Task data: Begin

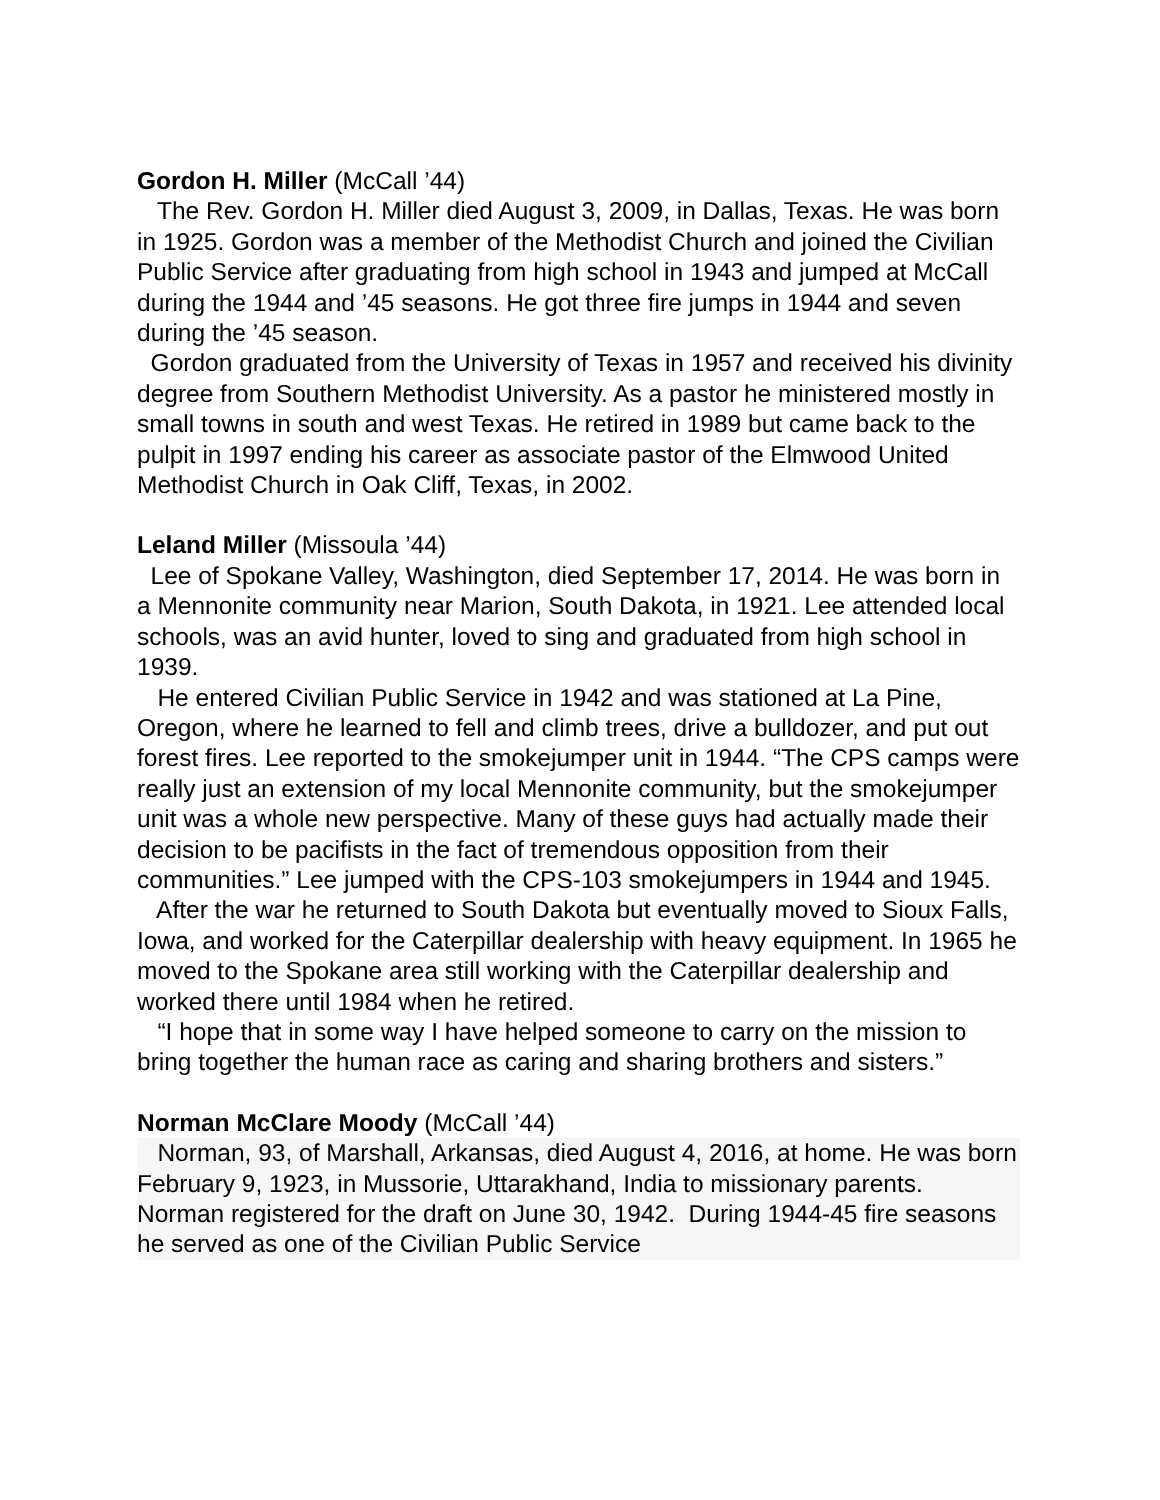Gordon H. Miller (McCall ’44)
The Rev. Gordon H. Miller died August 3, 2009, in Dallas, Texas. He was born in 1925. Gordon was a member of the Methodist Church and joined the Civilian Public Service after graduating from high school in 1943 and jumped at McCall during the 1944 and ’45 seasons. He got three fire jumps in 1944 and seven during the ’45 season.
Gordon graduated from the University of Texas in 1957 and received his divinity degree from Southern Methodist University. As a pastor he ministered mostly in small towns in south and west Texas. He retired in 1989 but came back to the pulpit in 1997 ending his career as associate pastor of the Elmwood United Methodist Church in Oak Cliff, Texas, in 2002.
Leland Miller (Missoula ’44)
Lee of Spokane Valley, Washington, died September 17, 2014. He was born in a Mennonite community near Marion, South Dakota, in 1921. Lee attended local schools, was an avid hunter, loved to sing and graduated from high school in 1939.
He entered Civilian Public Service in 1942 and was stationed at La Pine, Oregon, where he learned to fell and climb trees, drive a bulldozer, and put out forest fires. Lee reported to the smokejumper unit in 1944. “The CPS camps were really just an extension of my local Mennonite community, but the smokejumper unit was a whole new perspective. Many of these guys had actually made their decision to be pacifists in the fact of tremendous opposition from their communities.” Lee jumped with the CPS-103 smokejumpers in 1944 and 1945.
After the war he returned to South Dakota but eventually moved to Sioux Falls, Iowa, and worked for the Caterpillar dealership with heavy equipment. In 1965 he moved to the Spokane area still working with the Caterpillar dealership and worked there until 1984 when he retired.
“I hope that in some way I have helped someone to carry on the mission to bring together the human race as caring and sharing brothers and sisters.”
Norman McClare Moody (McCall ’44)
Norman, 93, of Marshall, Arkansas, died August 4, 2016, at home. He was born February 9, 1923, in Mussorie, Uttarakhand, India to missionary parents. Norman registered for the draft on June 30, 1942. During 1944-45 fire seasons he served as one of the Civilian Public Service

Task data: End
Task data: Begin

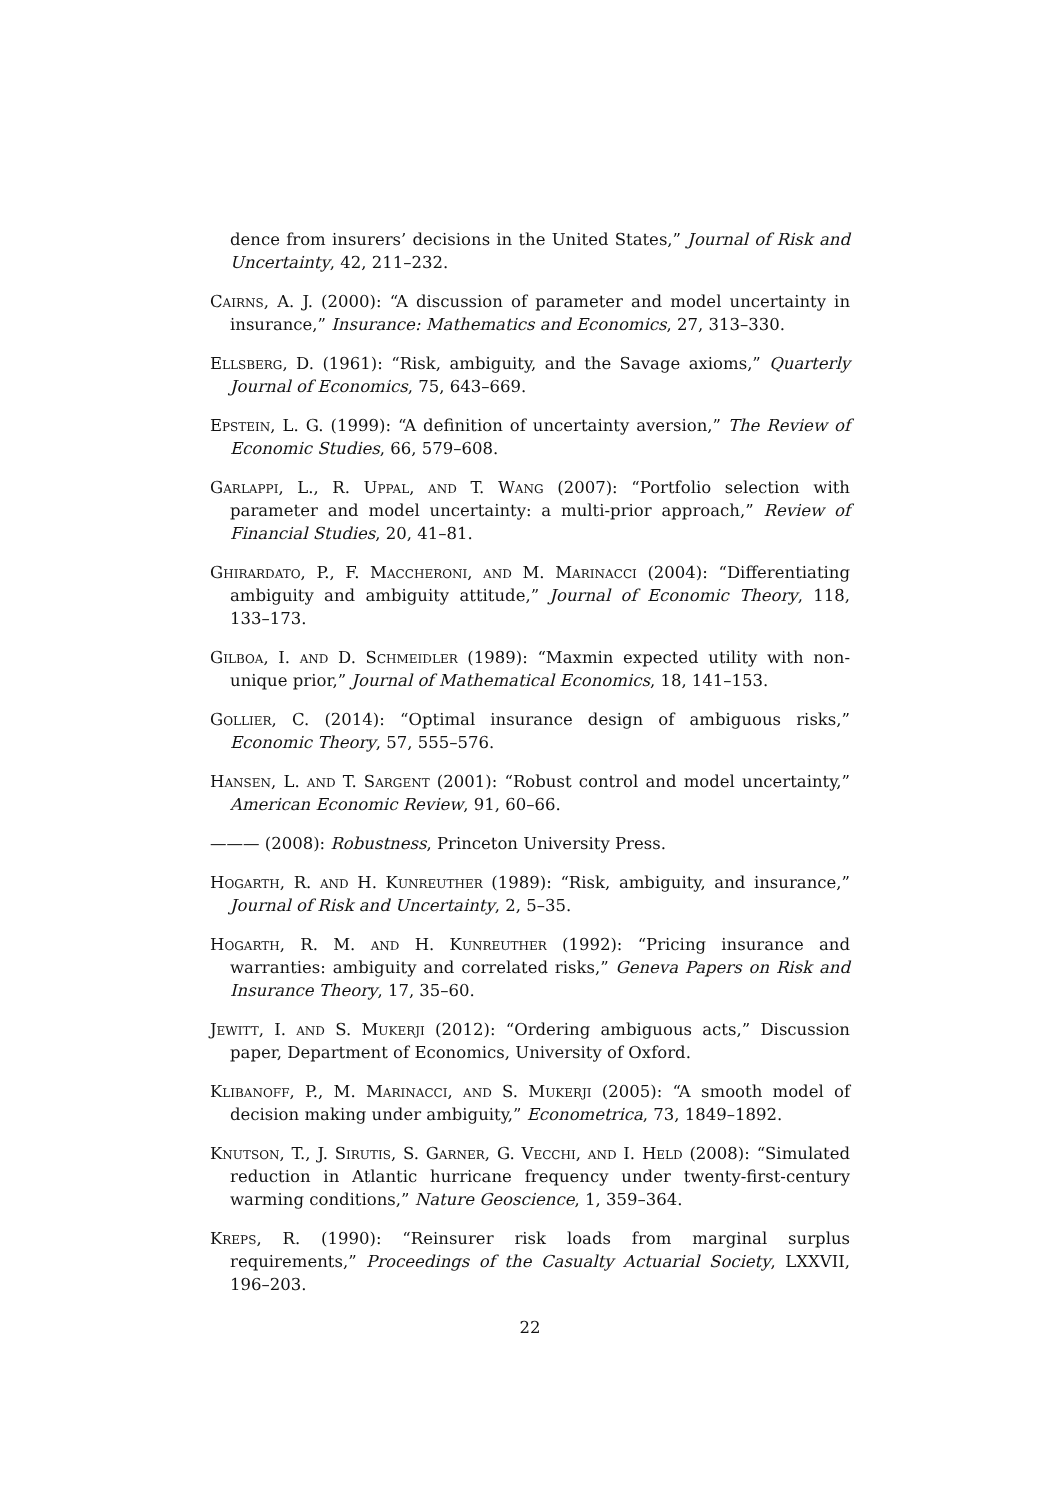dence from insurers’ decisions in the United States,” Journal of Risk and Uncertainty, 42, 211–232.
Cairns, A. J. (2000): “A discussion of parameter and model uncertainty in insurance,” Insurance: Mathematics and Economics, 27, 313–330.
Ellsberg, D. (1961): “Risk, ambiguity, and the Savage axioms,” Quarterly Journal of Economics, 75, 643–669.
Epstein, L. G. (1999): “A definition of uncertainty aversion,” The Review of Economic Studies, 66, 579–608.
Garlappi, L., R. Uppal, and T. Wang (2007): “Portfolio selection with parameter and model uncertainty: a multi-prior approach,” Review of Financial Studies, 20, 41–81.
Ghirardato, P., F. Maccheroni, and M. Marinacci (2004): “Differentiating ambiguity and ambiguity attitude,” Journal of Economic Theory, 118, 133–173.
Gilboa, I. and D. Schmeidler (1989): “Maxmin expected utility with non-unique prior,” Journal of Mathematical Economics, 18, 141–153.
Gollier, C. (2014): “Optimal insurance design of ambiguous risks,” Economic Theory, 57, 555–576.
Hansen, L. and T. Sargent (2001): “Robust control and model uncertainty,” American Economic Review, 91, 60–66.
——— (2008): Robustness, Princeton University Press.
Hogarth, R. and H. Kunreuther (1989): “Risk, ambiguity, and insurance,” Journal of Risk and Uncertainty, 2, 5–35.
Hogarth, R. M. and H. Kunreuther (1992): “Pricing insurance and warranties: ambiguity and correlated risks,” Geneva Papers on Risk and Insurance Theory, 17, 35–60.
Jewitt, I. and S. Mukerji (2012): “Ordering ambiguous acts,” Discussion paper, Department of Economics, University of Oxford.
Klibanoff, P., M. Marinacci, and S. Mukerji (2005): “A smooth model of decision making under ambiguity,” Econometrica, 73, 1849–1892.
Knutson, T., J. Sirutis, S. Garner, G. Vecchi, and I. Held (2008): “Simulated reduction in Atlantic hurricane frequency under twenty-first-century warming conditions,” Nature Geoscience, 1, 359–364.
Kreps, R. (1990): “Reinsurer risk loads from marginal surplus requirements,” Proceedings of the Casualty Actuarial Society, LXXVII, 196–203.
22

Task data: End

§ Task brief
Among the entries above, determine how many lines contain "prior", then output only that number.

§ Answer for the task
2